* **Task item**: Could you output each line below precisely as it stands, without the images?

Items from a dataset
- - - - - - -

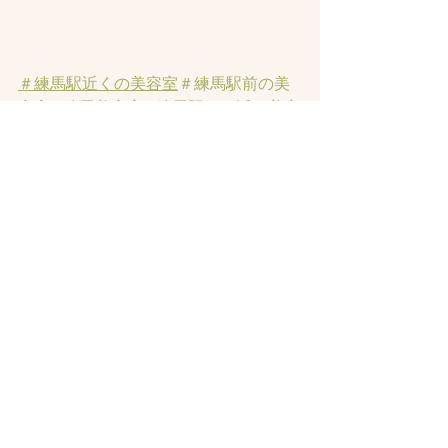
＃練馬駅近くの美容室
＃練馬駅前の美
容室
#練馬美容室
#練馬駅から近い美容
室
#練馬駅近の美容室
#練馬白髪染め
#
練馬ヘッドスパ
#イルミナーカラー
#練
馬髪質改善トリートメント
#練馬トリ
ートメント
#素髪トリートメント
すべて表示
最新記事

- - - - - - -

* **Task result**:
＃練馬駅近くの美容室
＃練馬駅前の美
容室
#練馬美容室
#練馬駅から近い美容
室
#練馬駅近の美容室
#練馬白髪染め
#
練馬ヘッドスパ
#イルミナーカラー
#練
馬髪質改善トリートメント
#練馬トリ
ートメント
#素髪トリートメント
すべて表示
最新記事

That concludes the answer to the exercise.